● WHAT THE EXERCISE ASKS: Extend the news report on the Chicago schools CEO's cease and desist letter past its final sentence. Continue that report, not the lines after it.

------ EXCERPT PROVIDED

Lawyers for Chicago Public Schools CEO Pedro Martinez sent a cease and desist letter to Chicago Board of Education members Monday after they attended a bargaining session with the Chicago Teachers Union.

The document, sent by Martinez’s lawyers Monday, said the board’s actions “unlawfully infringe on and interfere” with Martinez’s authority as the “sole” representative of the board in negotiations. It also demands they stop any attempts to “unlawfully diminish or interfere” with Martinez’s power and authority as CEO.

In a Monday night statement, the union said the board’s participation helped land “tentative agreements for better health care” but said CPS representatives “obstructed” movement on conversations about addressing racial disparities in teacher evaluations.

“Miraculously, the stonewalling days of old disappeared,” the union said in a statement Monday night. “CEO Martinez’s decision to try to tell his bosses — the Chicago Board of Education — what to do sets a dangerous new precedent in our school district. It is just another example of how the CEO fails to understand what his job is and who he works for.”

A CPS spokesperson deferred comment to Martinez and his lawyers, who couldn’t immediately be reached for comment Monday night.

CTU vice president Jackson Potter wrote on X that it was the first time board members have attended negotiations since then-Board President David Vitale attended in 2012 as bargaining was coming to a close. Potter said the board members attended to help “both sides land an agreement.”

It comes as a monthslong CPS saga comes to a head.

------------
------ GIVEN MATERIAL

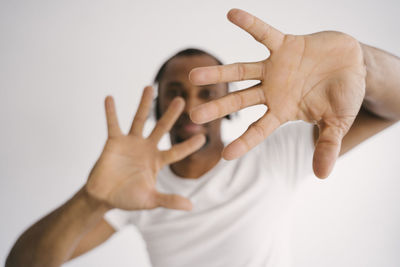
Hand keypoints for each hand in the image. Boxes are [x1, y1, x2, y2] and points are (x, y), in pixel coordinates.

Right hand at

------------

● EXPECTED ANSWER:
At the end of a last-minute meeting five days before Christmas, Mayor Brandon Johnson’s appointed school board fired Martinez without cause, which will keep him in his $360,706-a-year job for six months per his contract. The board said Martinez’s duties would be modified but didn’t explain how.

The board is considering installing Sean Harden — Johnson’s pick for new board president — as interim co-CEO during that six-month period to freeze Martinez out of key decisions, three sources told the Chicago Sun-Times and WBEZ.

Successfully pushing Martinez aside before a new 21-member partially elected, partially appointed school board is set to take over Jan. 15 could clear the way for a union contract, the district taking out a short-term loan to fill a midyear budget deficit and avoid layoffs or furloughs and pushing a pension payment for non-teacher CPS staff onto the school system’s books.

Martinez asked for a temporary restraining order to stop the board’s decision Friday, but it didn’t get in front of a judge in time. His 44-page lawsuit, filed in Cook County Circuit Court, alleged the board and its members breached his contract; a hearing is set for Tuesday.